TASK TO COMPLETE
Identify each line below containing the string "corners" and copy it.

RECORDS SUPPLIED
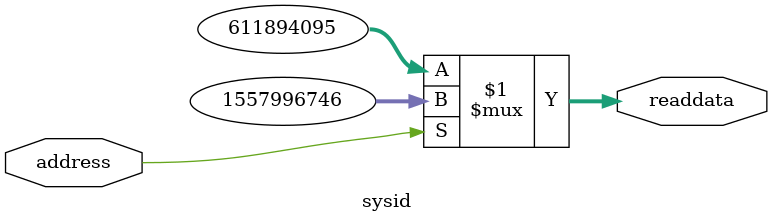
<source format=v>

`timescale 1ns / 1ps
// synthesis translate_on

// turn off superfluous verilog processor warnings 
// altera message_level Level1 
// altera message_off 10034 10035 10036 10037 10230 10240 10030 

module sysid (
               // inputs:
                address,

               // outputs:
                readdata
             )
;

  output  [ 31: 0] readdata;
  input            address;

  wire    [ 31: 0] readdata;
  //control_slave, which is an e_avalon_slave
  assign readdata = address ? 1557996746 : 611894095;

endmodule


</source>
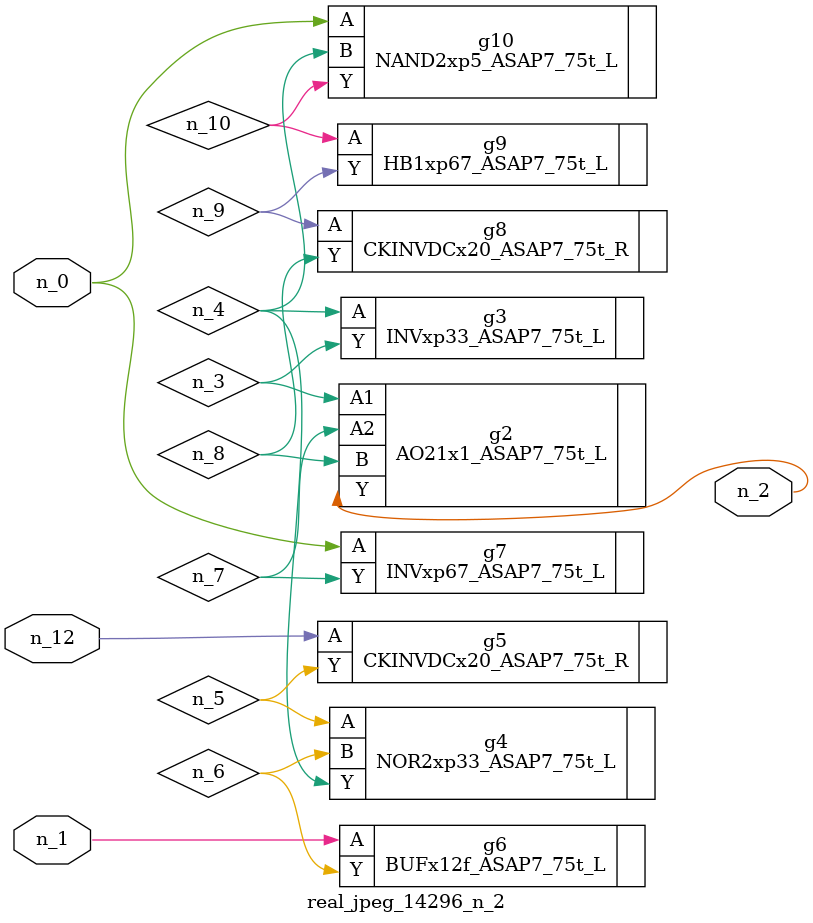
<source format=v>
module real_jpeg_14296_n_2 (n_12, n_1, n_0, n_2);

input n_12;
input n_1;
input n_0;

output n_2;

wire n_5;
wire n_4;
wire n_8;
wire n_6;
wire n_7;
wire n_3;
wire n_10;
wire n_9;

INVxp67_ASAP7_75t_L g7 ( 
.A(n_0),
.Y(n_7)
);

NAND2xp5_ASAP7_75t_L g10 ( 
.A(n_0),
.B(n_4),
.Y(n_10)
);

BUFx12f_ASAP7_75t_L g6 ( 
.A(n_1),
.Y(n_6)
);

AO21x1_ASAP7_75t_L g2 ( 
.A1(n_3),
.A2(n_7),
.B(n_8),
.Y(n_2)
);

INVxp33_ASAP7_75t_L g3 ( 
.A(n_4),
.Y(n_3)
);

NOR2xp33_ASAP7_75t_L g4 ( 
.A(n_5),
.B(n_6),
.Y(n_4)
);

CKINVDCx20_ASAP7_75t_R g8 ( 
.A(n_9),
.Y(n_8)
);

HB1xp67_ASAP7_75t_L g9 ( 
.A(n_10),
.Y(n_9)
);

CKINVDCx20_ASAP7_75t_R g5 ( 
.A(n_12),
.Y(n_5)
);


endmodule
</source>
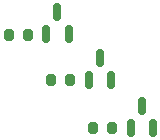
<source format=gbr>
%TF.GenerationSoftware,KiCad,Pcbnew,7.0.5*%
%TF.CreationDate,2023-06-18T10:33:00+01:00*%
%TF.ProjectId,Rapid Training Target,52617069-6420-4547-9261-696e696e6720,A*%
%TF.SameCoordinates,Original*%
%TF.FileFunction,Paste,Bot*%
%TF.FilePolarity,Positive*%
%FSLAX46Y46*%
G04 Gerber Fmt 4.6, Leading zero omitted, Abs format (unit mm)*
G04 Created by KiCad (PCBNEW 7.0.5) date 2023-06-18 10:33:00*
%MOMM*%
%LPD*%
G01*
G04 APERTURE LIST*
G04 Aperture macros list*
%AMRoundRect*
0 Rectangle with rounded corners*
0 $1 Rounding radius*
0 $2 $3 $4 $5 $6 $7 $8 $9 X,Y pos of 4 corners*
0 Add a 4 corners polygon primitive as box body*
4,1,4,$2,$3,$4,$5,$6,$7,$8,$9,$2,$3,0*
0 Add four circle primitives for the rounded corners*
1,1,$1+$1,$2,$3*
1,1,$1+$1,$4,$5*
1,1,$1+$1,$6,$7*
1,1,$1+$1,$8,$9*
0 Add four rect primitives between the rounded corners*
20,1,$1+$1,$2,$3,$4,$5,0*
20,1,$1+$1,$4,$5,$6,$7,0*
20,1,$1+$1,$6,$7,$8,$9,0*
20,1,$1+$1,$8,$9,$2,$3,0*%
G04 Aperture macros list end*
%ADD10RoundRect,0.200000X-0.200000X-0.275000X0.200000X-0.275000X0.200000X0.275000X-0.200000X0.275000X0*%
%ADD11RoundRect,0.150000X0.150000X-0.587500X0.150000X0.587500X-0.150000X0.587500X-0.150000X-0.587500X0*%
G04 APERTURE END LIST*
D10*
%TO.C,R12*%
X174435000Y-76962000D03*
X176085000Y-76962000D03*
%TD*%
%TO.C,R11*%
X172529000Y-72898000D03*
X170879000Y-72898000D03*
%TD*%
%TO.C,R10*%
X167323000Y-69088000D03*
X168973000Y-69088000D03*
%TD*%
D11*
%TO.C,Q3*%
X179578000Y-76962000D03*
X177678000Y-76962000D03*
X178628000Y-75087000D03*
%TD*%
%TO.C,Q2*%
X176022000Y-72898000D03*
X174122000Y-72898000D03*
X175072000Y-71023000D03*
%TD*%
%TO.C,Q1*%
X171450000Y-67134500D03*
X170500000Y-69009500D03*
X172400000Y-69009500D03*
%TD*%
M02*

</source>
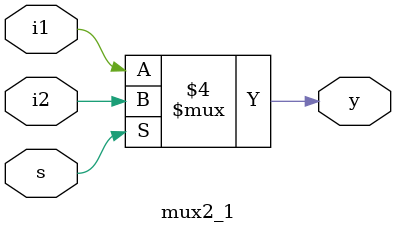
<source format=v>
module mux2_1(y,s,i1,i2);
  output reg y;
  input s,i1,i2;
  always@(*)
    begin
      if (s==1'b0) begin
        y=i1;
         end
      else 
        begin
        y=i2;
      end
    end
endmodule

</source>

ANSWER TO THE PROBLEM
0 Rectangle with rounded corners*
0 $2 $3 $4 $5 $6 $7 $8 $9 X,Y pos of 4 corners*
0 Add a 4 corners polygon primitive as box body*
0 Add four circle primitives for the rounded corners*
0 Add four rect primitives between the rounded corners*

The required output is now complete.